■ Task requirements: In how many lines of the listing does the word "Cameras" appear? Reply with the number only.

↓

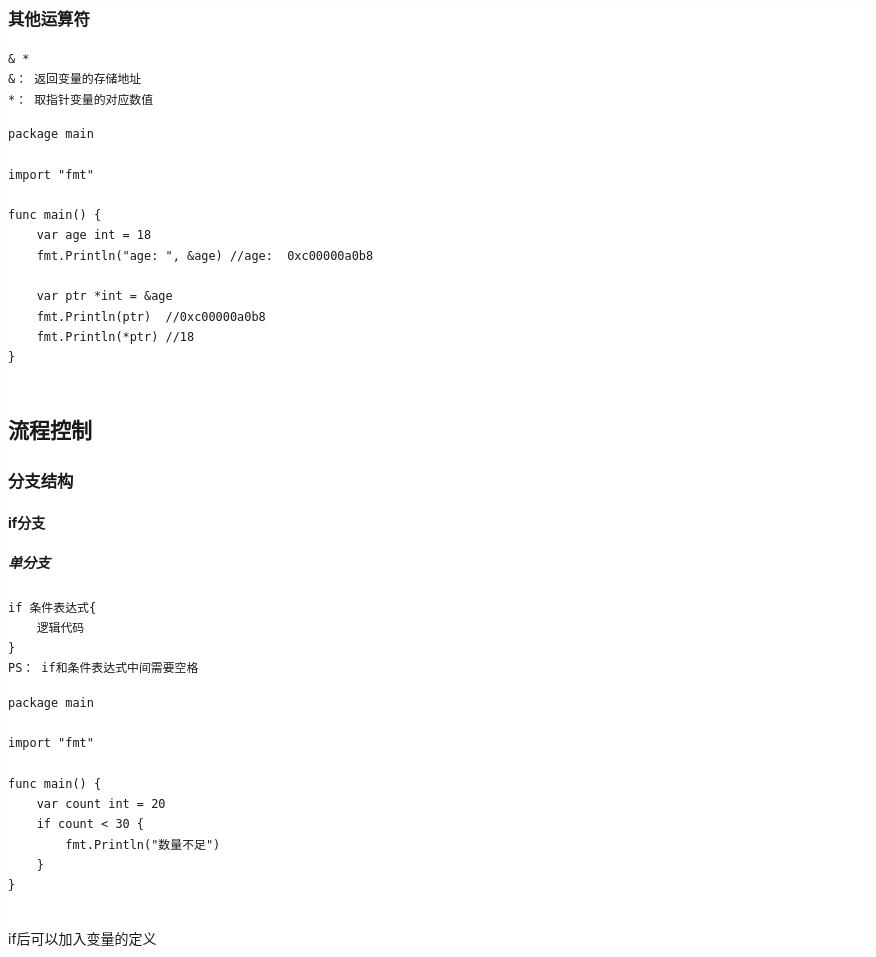 ### 其他运算符

```
& *
&： 返回变量的存储地址
*： 取指针变量的对应数值
```

```
package main
​
import "fmt"
​
func main() {
    var age int = 18
    fmt.Println("age: ", &age) //age:  0xc00000a0b8
​
    var ptr *int = &age
    fmt.Println(ptr)  //0xc00000a0b8
    fmt.Println(*ptr) //18
}
​
```

## 流程控制

### 分支结构

#### if分支

##### 单分支

```
if 条件表达式{
    逻辑代码
}
PS： if和条件表达式中间需要空格
```

```
package main
​
import "fmt"
​
func main() {
    var count int = 20
    if count < 30 {
        fmt.Println("数量不足")
    }
}
​
```

if后可以加入变量的定义

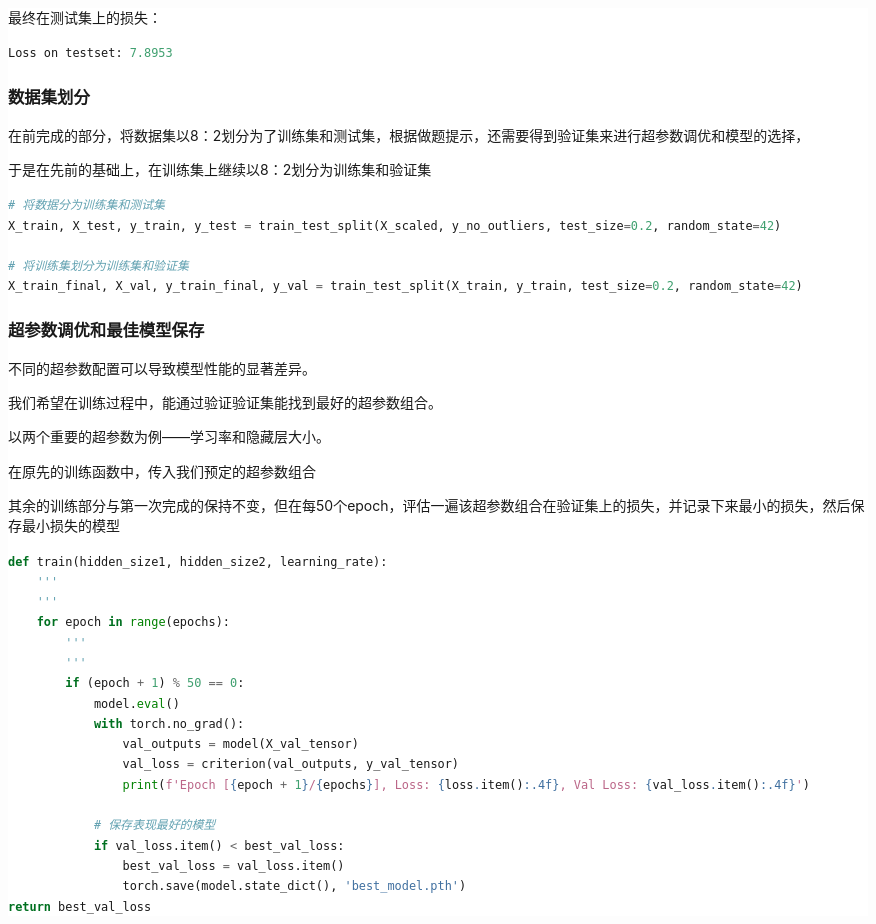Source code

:   最终在测试集上的损失：
  
  ```py
  Loss on testset: 7.8953
  ```

### 数据集划分

在前完成的部分，将数据集以8：2划分为了训练集和测试集，根据做题提示，还需要得到验证集来进行超参数调优和模型的选择，

于是在先前的基础上，在训练集上继续以8：2划分为训练集和验证集

```py
# 将数据分为训练集和测试集
X_train, X_test, y_train, y_test = train_test_split(X_scaled, y_no_outliers, test_size=0.2, random_state=42)

# 将训练集划分为训练集和验证集
X_train_final, X_val, y_train_final, y_val = train_test_split(X_train, y_train, test_size=0.2, random_state=42)
```



### 超参数调优和最佳模型保存

不同的超参数配置可以导致模型性能的显著差异。

我们希望在训练过程中，能通过验证验证集能找到最好的超参数组合。

以两个重要的超参数为例——学习率和隐藏层大小。

在原先的训练函数中，传入我们预定的超参数组合

其余的训练部分与第一次完成的保持不变，但在每50个epoch，评估一遍该超参数组合在验证集上的损失，并记录下来最小的损失，然后保存最小损失的模型

```py
def train(hidden_size1, hidden_size2, learning_rate):
    '''
    '''
    for epoch in range(epochs):
        '''
        '''
        if (epoch + 1) % 50 == 0:
            model.eval()
            with torch.no_grad():
                val_outputs = model(X_val_tensor)
                val_loss = criterion(val_outputs, y_val_tensor)
                print(f'Epoch [{epoch + 1}/{epochs}], Loss: {loss.item():.4f}, Val Loss: {val_loss.item():.4f}')

            # 保存表现最好的模型
            if val_loss.item() < best_val_loss:
                best_val_loss = val_loss.item()
                torch.save(model.state_dict(), 'best_model.pth')
return best_val_loss
```
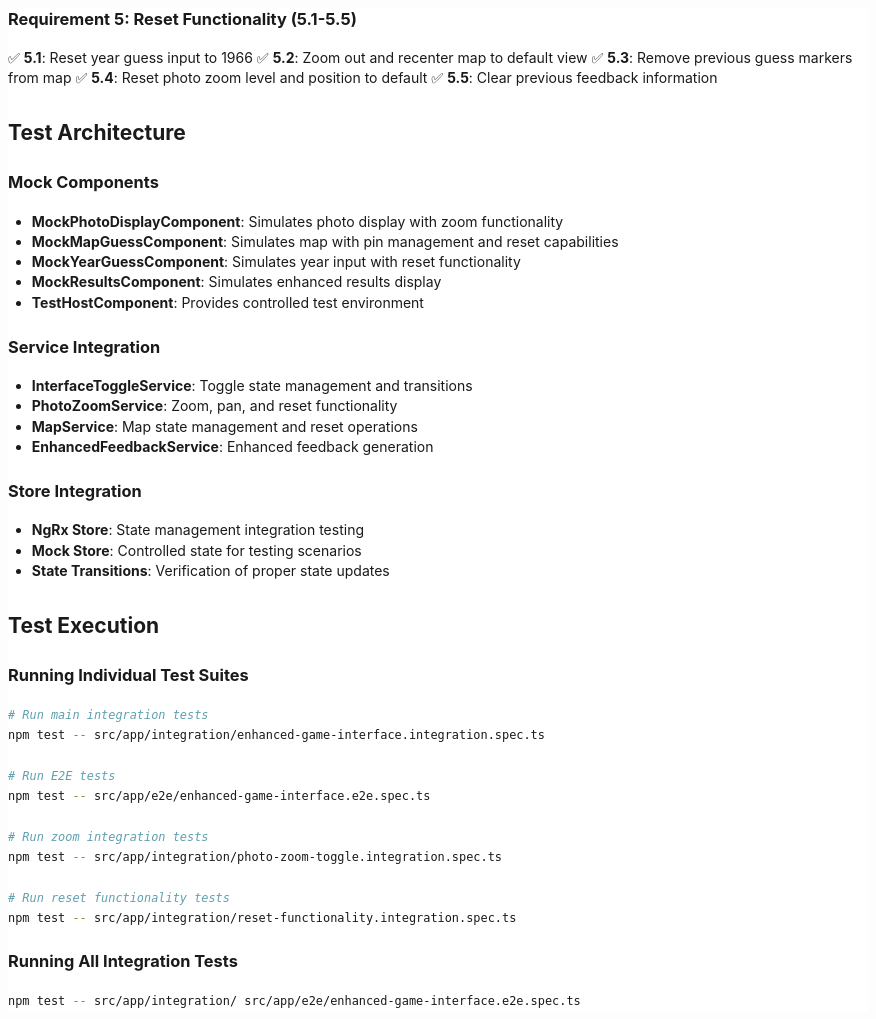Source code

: ### Requirement 5: Reset Functionality (5.1-5.5)
✅ **5.1**: Reset year guess input to 1966
✅ **5.2**: Zoom out and recenter map to default view
✅ **5.3**: Remove previous guess markers from map
✅ **5.4**: Reset photo zoom level and position to default
✅ **5.5**: Clear previous feedback information

## Test Architecture

### Mock Components
- **MockPhotoDisplayComponent**: Simulates photo display with zoom functionality
- **MockMapGuessComponent**: Simulates map with pin management and reset capabilities
- **MockYearGuessComponent**: Simulates year input with reset functionality
- **MockResultsComponent**: Simulates enhanced results display
- **TestHostComponent**: Provides controlled test environment

### Service Integration
- **InterfaceToggleService**: Toggle state management and transitions
- **PhotoZoomService**: Zoom, pan, and reset functionality
- **MapService**: Map state management and reset operations
- **EnhancedFeedbackService**: Enhanced feedback generation

### Store Integration
- **NgRx Store**: State management integration testing
- **Mock Store**: Controlled state for testing scenarios
- **State Transitions**: Verification of proper state updates

## Test Execution

### Running Individual Test Suites
```bash
# Run main integration tests
npm test -- src/app/integration/enhanced-game-interface.integration.spec.ts

# Run E2E tests
npm test -- src/app/e2e/enhanced-game-interface.e2e.spec.ts

# Run zoom integration tests
npm test -- src/app/integration/photo-zoom-toggle.integration.spec.ts

# Run reset functionality tests
npm test -- src/app/integration/reset-functionality.integration.spec.ts
```

### Running All Integration Tests
```bash
npm test -- src/app/integration/ src/app/e2e/enhanced-game-interface.e2e.spec.ts
```
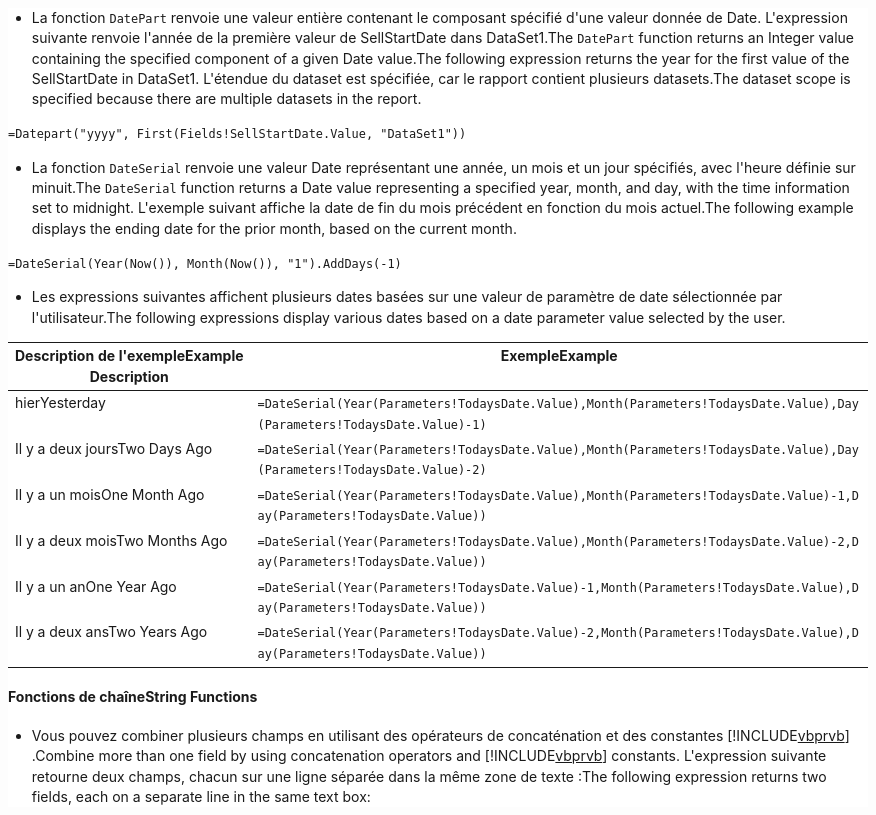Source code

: -   <span data-ttu-id="3266a-171">La fonction `DatePart` renvoie une valeur entière contenant le composant spécifié d'une valeur donnée de Date. L'expression suivante renvoie l'année de la première valeur de SellStartDate dans DataSet1.</span><span class="sxs-lookup"><span data-stu-id="3266a-171">The `DatePart` function returns an Integer value containing the specified component of a given Date value.The following expression returns the year for the first value of the SellStartDate in DataSet1.</span></span> <span data-ttu-id="3266a-172">L'étendue du dataset est spécifiée, car le rapport contient plusieurs datasets.</span><span class="sxs-lookup"><span data-stu-id="3266a-172">The dataset scope is specified because there are multiple datasets in the report.</span></span>  

```  
=Datepart("yyyy", First(Fields!SellStartDate.Value, "DataSet1"))  

```  

-   <span data-ttu-id="3266a-173">La fonction `DateSerial` renvoie une valeur Date représentant une année, un mois et un jour spécifiés, avec l'heure définie sur minuit.</span><span class="sxs-lookup"><span data-stu-id="3266a-173">The `DateSerial` function returns a Date value representing a specified year, month, and day, with the time information set to midnight.</span></span> <span data-ttu-id="3266a-174">L'exemple suivant affiche la date de fin du mois précédent en fonction du mois actuel.</span><span class="sxs-lookup"><span data-stu-id="3266a-174">The following example displays the ending date for the prior month, based on the current month.</span></span>  

```  
=DateSerial(Year(Now()), Month(Now()), "1").AddDays(-1)  
```  

-   <span data-ttu-id="3266a-175">Les expressions suivantes affichent plusieurs dates basées sur une valeur de paramètre de date sélectionnée par l'utilisateur.</span><span class="sxs-lookup"><span data-stu-id="3266a-175">The following expressions display various dates based on a date parameter value selected by the user.</span></span>  

|<span data-ttu-id="3266a-176">Description de l'exemple</span><span class="sxs-lookup"><span data-stu-id="3266a-176">Example Description</span></span>|<span data-ttu-id="3266a-177">Exemple</span><span class="sxs-lookup"><span data-stu-id="3266a-177">Example</span></span>|  
|-------------------------|-------------|  
|<span data-ttu-id="3266a-178">hier</span><span class="sxs-lookup"><span data-stu-id="3266a-178">Yesterday</span></span>|`=DateSerial(Year(Parameters!TodaysDate.Value),Month(Parameters!TodaysDate.Value),Day(Parameters!TodaysDate.Value)-1)`|  
|<span data-ttu-id="3266a-179">Il y a deux jours</span><span class="sxs-lookup"><span data-stu-id="3266a-179">Two Days Ago</span></span>|`=DateSerial(Year(Parameters!TodaysDate.Value),Month(Parameters!TodaysDate.Value),Day(Parameters!TodaysDate.Value)-2)`|  
|<span data-ttu-id="3266a-180">Il y a un mois</span><span class="sxs-lookup"><span data-stu-id="3266a-180">One Month Ago</span></span>|`=DateSerial(Year(Parameters!TodaysDate.Value),Month(Parameters!TodaysDate.Value)-1,Day(Parameters!TodaysDate.Value))`|  
|<span data-ttu-id="3266a-181">Il y a deux mois</span><span class="sxs-lookup"><span data-stu-id="3266a-181">Two Months Ago</span></span>|`=DateSerial(Year(Parameters!TodaysDate.Value),Month(Parameters!TodaysDate.Value)-2,Day(Parameters!TodaysDate.Value))`|  
|<span data-ttu-id="3266a-182">Il y a un an</span><span class="sxs-lookup"><span data-stu-id="3266a-182">One Year Ago</span></span>|`=DateSerial(Year(Parameters!TodaysDate.Value)-1,Month(Parameters!TodaysDate.Value),Day(Parameters!TodaysDate.Value))`|  
|<span data-ttu-id="3266a-183">Il y a deux ans</span><span class="sxs-lookup"><span data-stu-id="3266a-183">Two Years Ago</span></span>|`=DateSerial(Year(Parameters!TodaysDate.Value)-2,Month(Parameters!TodaysDate.Value),Day(Parameters!TodaysDate.Value))`|  

####  <a name="string-functions"></a><a name="StringFunctions"></a><span data-ttu-id="3266a-184">Fonctions de chaîne</span><span class="sxs-lookup"><span data-stu-id="3266a-184">String Functions</span></span>  

-   <span data-ttu-id="3266a-185">Vous pouvez combiner plusieurs champs en utilisant des opérateurs de concaténation et des constantes [!INCLUDE[vbprvb](../../includes/vbprvb-md.md)] .</span><span class="sxs-lookup"><span data-stu-id="3266a-185">Combine more than one field by using concatenation operators and [!INCLUDE[vbprvb](../../includes/vbprvb-md.md)] constants.</span></span> <span data-ttu-id="3266a-186">L'expression suivante retourne deux champs, chacun sur une ligne séparée dans la même zone de texte :</span><span class="sxs-lookup"><span data-stu-id="3266a-186">The following expression returns two fields, each on a separate line in the same text box:</span></span>  
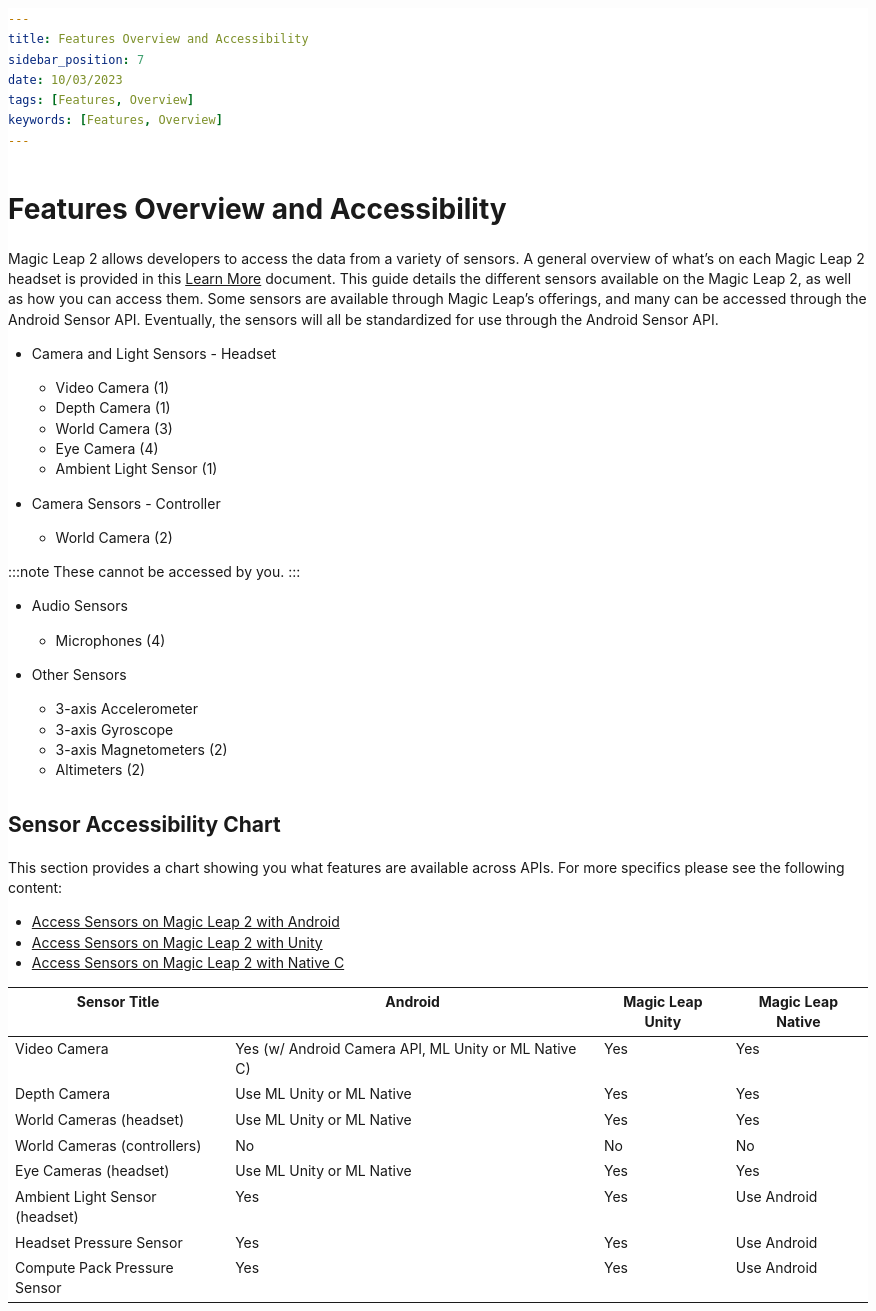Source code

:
 ```yaml
---
title: Features Overview and Accessibility
sidebar_position: 7
date: 10/03/2023
tags: [Features, Overview]
keywords: [Features, Overview]
---
```


# Features Overview and Accessibility

Magic Leap 2 allows developers to access the data from a variety of sensors. A general overview of what’s on each Magic Leap 2 headset is provided in this [Learn More](https://www.magicleap.com/ml2-devices) document. This guide details the different sensors available on the Magic Leap 2, as well as how you can access them. Some sensors are available through Magic Leap’s offerings, and many can be accessed through the Android Sensor API. Eventually, the sensors will all be standardized for use through the Android Sensor API.  

* Camera and Light Sensors - Headset
    * Video Camera (1) 
    * Depth Camera (1)
    * World Camera (3)
    * Eye Camera (4)
    * Ambient Light Sensor (1)

* Camera Sensors - Controller
    * World Camera (2) 
    
:::note 
These cannot be accessed by you. 
:::

* Audio Sensors 
    * Microphones (4)

* Other Sensors
    * 3-axis Accelerometer
    * 3-axis Gyroscope
    * 3-axis Magnetometers (2)
    * Altimeters (2)

## Sensor Accessibility Chart

This section provides a chart showing you what features are available across APIs. For more specifics please see the following content:
* [Access Sensors on Magic Leap 2 with Android](android-sensors) 
* [Access Sensors on Magic Leap 2 with Unity](unity-sensors)
* [Access Sensors on Magic Leap 2 with Native C](nativec-sensors)

| Sensor Title | Android | Magic Leap Unity | Magic Leap Native |
| ----- | ----- | ----- | ----- |
| Video Camera | Yes (w/ Android Camera API, ML Unity or ML Native C) | Yes | Yes |
| Depth Camera | Use ML Unity or ML Native | Yes | Yes |
| World Cameras (headset) | Use ML Unity or ML Native | Yes | Yes |
| World Cameras (controllers) | No | No | No |
| Eye Cameras (headset) | Use ML Unity or ML Native | Yes | Yes |
| Ambient Light Sensor (headset) | Yes | Yes | Use Android |
| Headset Pressure Sensor | Yes | Yes | Use Android |
| Compute Pack Pressure Sensor | Yes | Yes | Use Android |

↑

■ Response to this exercise: 3